Minor league affiliations
- Previous classes: Class C (1951–1955); Class D (1928–1929, 1938–1942, 1947–1950);
- League: Longhorn League (1947–1955)
- Previous leagues: West Texas–New Mexico League (1938–1942); West Texas League (1928–1929);

Major league affiliations
- Previous teams: Washington Senators (1948); Brooklyn Dodgers (1941); New York Yankees (1939);

Minor league titles
- League titles: 1 (1949)

Team data
- Previous names: Big Spring Cosden Cops (1955); Big Spring Broncs (1947–1954); Big Spring Pirates (1942); Big Spring Bombers (1941); Big Spring Barons (1938–1940); Big Spring Cowboys (1929); Big Spring Springers (1928);
- Previous parks: Roberts Field

= Big Spring Bombers =

Big Spring, Texas was home to several minor league baseball teams between 1928 and 1955. The Hamlin Pied Pipers moved from Hamlin, Texas to Big Spring during the 1928 season and became the Big Spring Springers, who finished 6th in the West Texas League that season, 21 games out of first place under manager Armistead "Army" Magness.
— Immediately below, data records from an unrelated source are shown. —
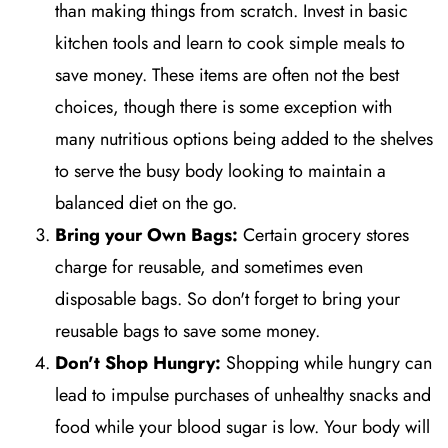
than making things from scratch. Invest in basic
kitchen tools and learn to cook simple meals to
save money. These items are often not the best
choices, though there is some exception with
many nutritious options being added to the shelves
to serve the busy body looking to maintain a
balanced diet on the go.
Bring your Own Bags:
Certain grocery stores
charge for reusable, and sometimes even
disposable bags. So don't forget to bring your
reusable bags to save some money.
Don't Shop Hungry:
Shopping while hungry can
lead to impulse purchases of unhealthy snacks and
food while your blood sugar is low. Your body will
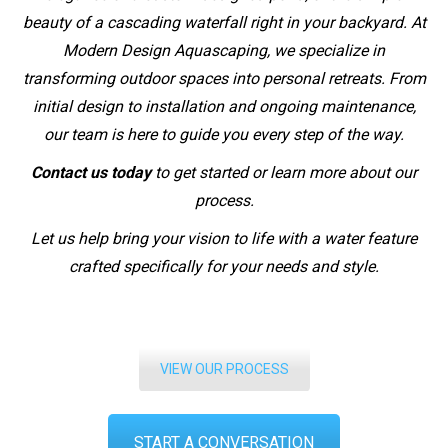
beauty of a cascading waterfall right in your backyard. At
Modern Design Aquascaping, we specialize in
transforming outdoor spaces into personal retreats. From
initial design to installation and ongoing maintenance,
our team is here to guide you every step of the way.
Contact us today
to get started or learn more about our
process.
Let us help bring your vision to life with a water feature
crafted specifically for your needs and style.
VIEW OUR PROCESS
START A CONVERSATION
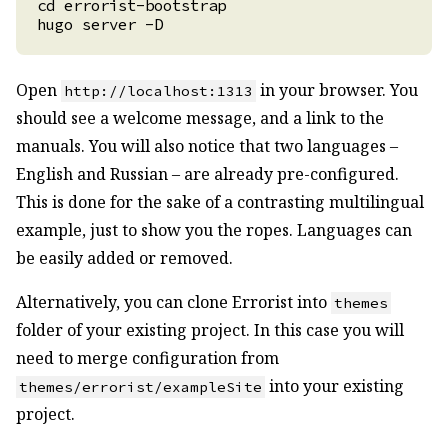
Open
in your browser. You
http://localhost:1313
should see a welcome message, and a link to the
manuals. You will also notice that two languages –
English and Russian – are already pre-configured.
This is done for the sake of a contrasting multilingual
example, just to show you the ropes. Languages can
be easily added or removed.
Alternatively, you can clone Errorist into
themes
folder of your existing project. In this case you will
need to merge configuration from
into your existing
themes/errorist/exampleSite
project.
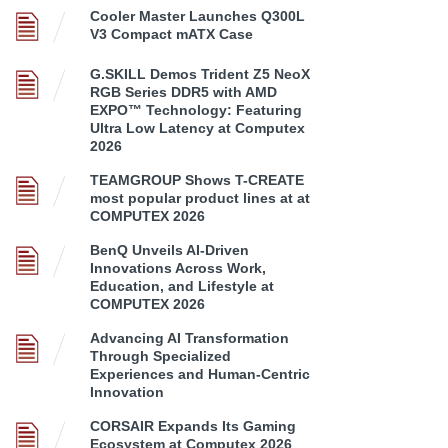
Cooler Master Launches Q300L
V3 Compact mATX Case
G.SKILL Demos Trident Z5 NeoX
RGB Series DDR5 with AMD
EXPO™ Technology: Featuring
Ultra Low Latency at Computex
2026
TEAMGROUP Shows T-CREATE
most popular product lines at at
COMPUTEX 2026
BenQ Unveils AI-Driven
Innovations Across Work,
Education, and Lifestyle at
COMPUTEX 2026
Advancing AI Transformation
Through Specialized
Experiences and Human-Centric
Innovation
CORSAIR Expands Its Gaming
Ecosystem at Computex 2026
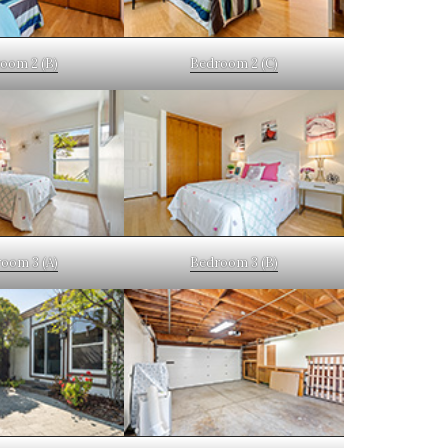
oom 2 (B)
Bedroom 2 (C)
oom 3 (A)
Bedroom 3 (B)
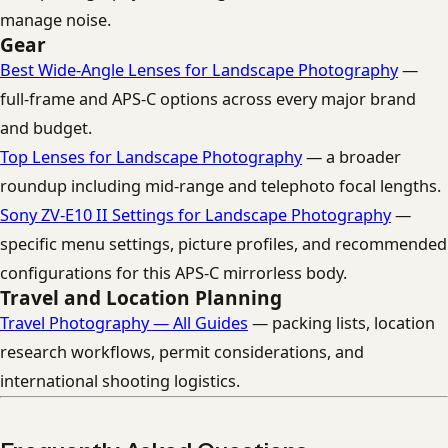
manage noise.
Gear
Best Wide-Angle Lenses for Landscape Photography
—
full-frame and APS-C options across every major brand
and budget.
Top Lenses for Landscape Photography
— a broader
roundup including mid-range and telephoto focal lengths.
Sony ZV-E10 II Settings for Landscape Photography
—
specific menu settings, picture profiles, and recommended
configurations for this APS-C mirrorless body.
Travel and Location Planning
Travel Photography — All Guides
— packing lists, location
research workflows, permit considerations, and
international shooting logistics.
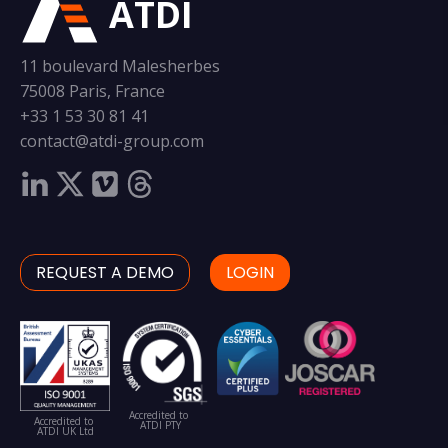
ATDI
11 boulevard Malesherbes
75008 Paris, France
+33 1 53 30 81 41
contact@atdi-group.com
REQUEST A DEMO
LOGIN
Accredited to
Accredited to
ATDI PTY
ATDI UK Ltd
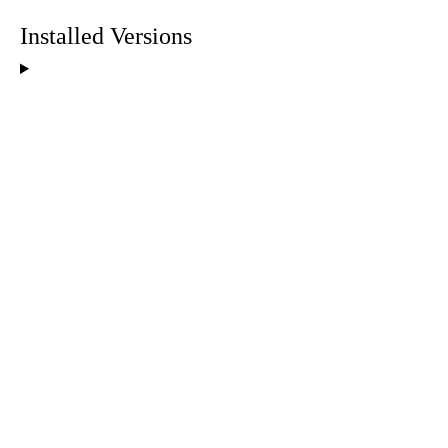
Installed Versions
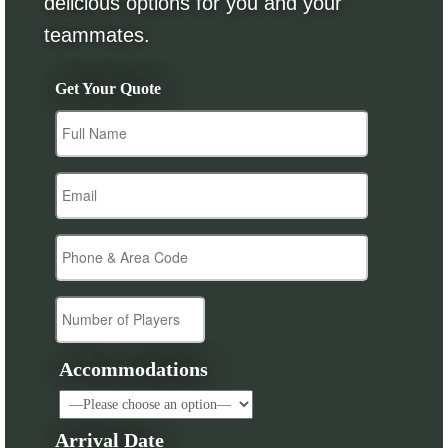
delicious options for you and your
teammates.
Get Your Quote
Accommodations
Arrival Date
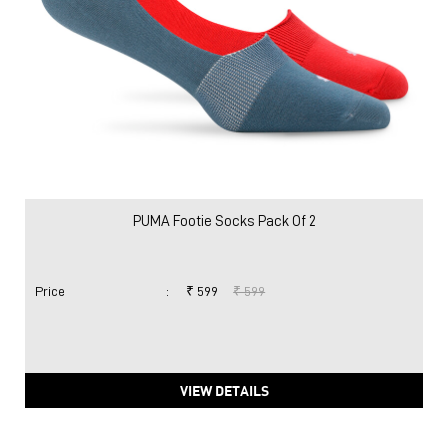
PUMA Footie Socks Pack Of 2
Price
:
₹ 599
₹ 599
VIEW DETAILS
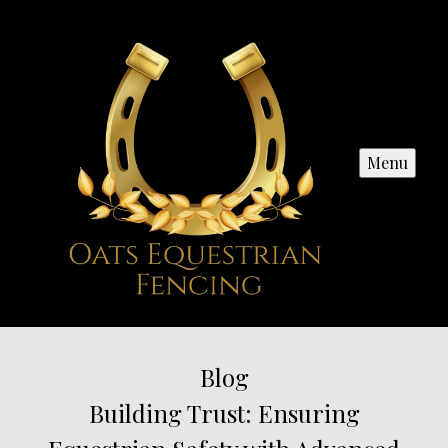
Menu
Blog
Building Trust: Ensuring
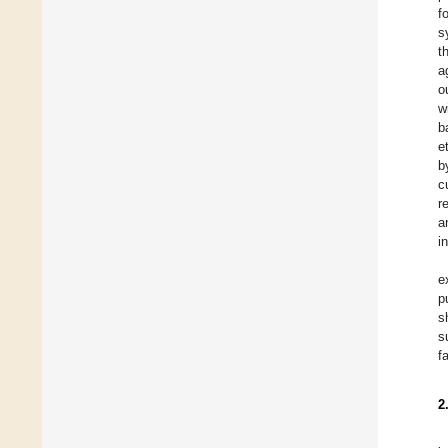
f
s
t
a
o
w
b
e
b
c
r
a
i
e
p
s
s
f
2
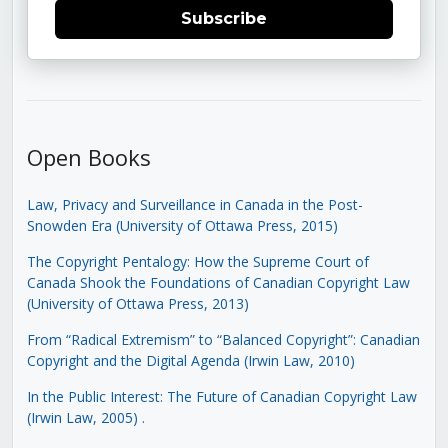
Subscribe
Open Books
Law, Privacy and Surveillance in Canada in the Post-
Snowden Era (University of Ottawa Press, 2015)
The Copyright Pentalogy: How the Supreme Court of
Canada Shook the Foundations of Canadian Copyright Law
(University of Ottawa Press, 2013)
From “Radical Extremism” to “Balanced Copyright”: Canadian
Copyright and the Digital Agenda (Irwin Law, 2010)
In the Public Interest: The Future of Canadian Copyright Law
(Irwin Law, 2005)
.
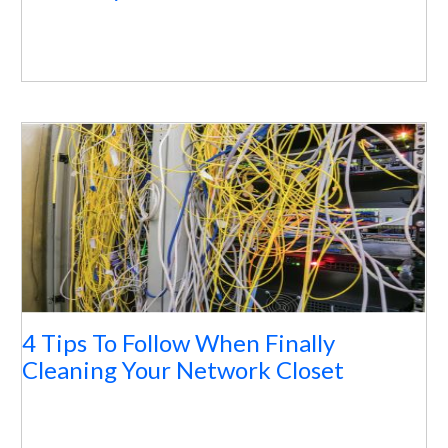
4 Tips To Follow When Finally
Cleaning Your Network Closet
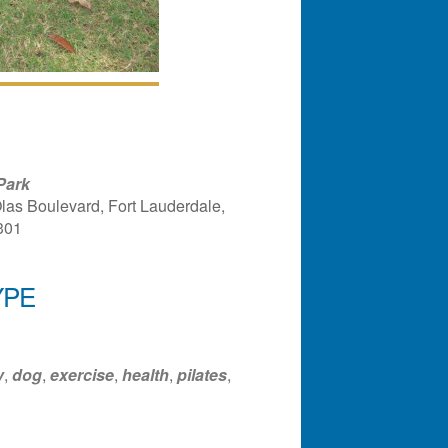
Park
las Boulevard, Fort Lauderdale,
301
YPE
ndar
Office 365
Outlook Liv
y
,
dog
,
exercise
,
health
,
pilates
,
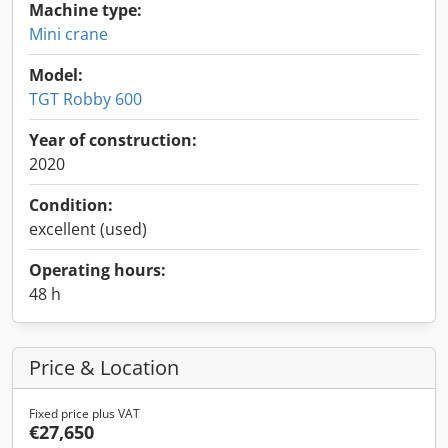
Machine type:
Mini crane
Model:
TGT Robby 600
Year of construction:
2020
Condition:
excellent (used)
Operating hours:
48 h
Price & Location
Fixed price plus VAT
€27,650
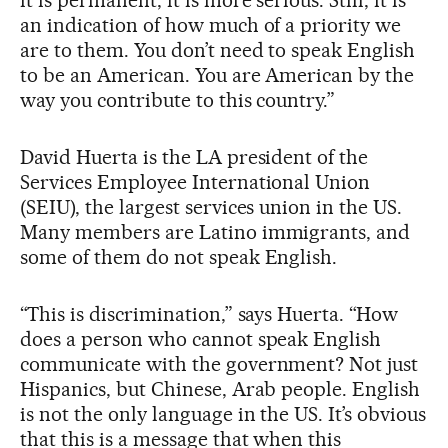
an indication of how much of a priority we
are to them. You don’t need to speak English
to be an American. You are American by the
way you contribute to this country.”
David Huerta is the LA president of the
Services Employee International Union
(SEIU), the largest services union in the US.
Many members are Latino immigrants, and
some of them do not speak English.
“This is discrimination,” says Huerta. “How
does a person who cannot speak English
communicate with the government? Not just
Hispanics, but Chinese, Arab people. English
is not the only language in the US. It’s obvious
that this is a message that when this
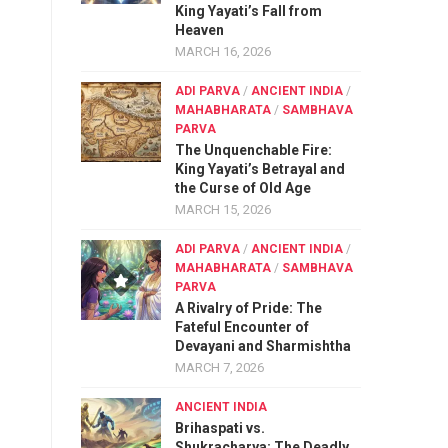
King Yayati’s Fall from
Heaven
MARCH 16, 2026
ADI PARVA
/
ANCIENT INDIA
/
MAHABHARATA
/
SAMBHAVA
PARVA
The Unquenchable Fire:
King Yayati’s Betrayal and
the Curse of Old Age
MARCH 15, 2026
ADI PARVA
/
ANCIENT INDIA
/
MAHABHARATA
/
SAMBHAVA
PARVA
A Rivalry of Pride: The
Fateful Encounter of
Devayani and Sharmishtha
MARCH 7, 2026
ANCIENT INDIA
Brihaspati vs.
Shukracharya: The Deadly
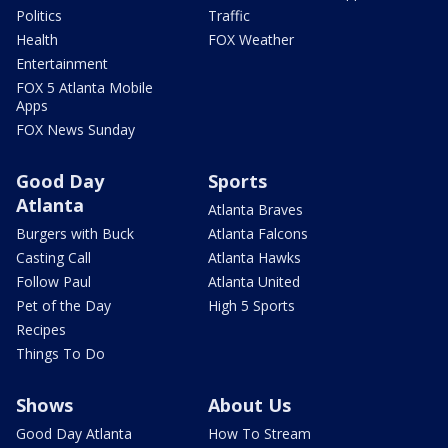
Politics
Traffic
Health
FOX Weather
Entertainment
FOX 5 Atlanta Mobile
Apps
FOX News Sunday
Good Day
Sports
Atlanta
Atlanta Braves
Burgers with Buck
Atlanta Falcons
Casting Call
Atlanta Hawks
Follow Paul
Atlanta United
Pet of the Day
High 5 Sports
Recipes
Things To Do
Shows
About Us
Good Day Atlanta
How To Stream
The team changed its name to the Big Spring Cowboys the following year and were at one point during the season managed by Nick Carter. They dissolved following the season.

In 1938, the Big Spring Barons joined the West Texas–New Mexico League, before they moved to Odessa, Texas during the 1940 season and became the Odessa Oilers. They were replaced the following season by the Big Spring Bombers, an affiliate of the Brooklyn Dodgers, but that team only lasted one season.

The Wichita Falls Spudders moved to town in 1942 and took on the name of the Big Spring Pirates but only lasted for part of the month of June and only played road games till the league shut them down on June 20.

In 1947, the Big Spring Broncs started playing in the Longhorn League. They were the most successful team from Big Spring as they won the championship in 1949. They became the Big Spring Cosden Cops in 1955, named after the 1929 eviction of Native Americans from oil land purchased by James Cosden.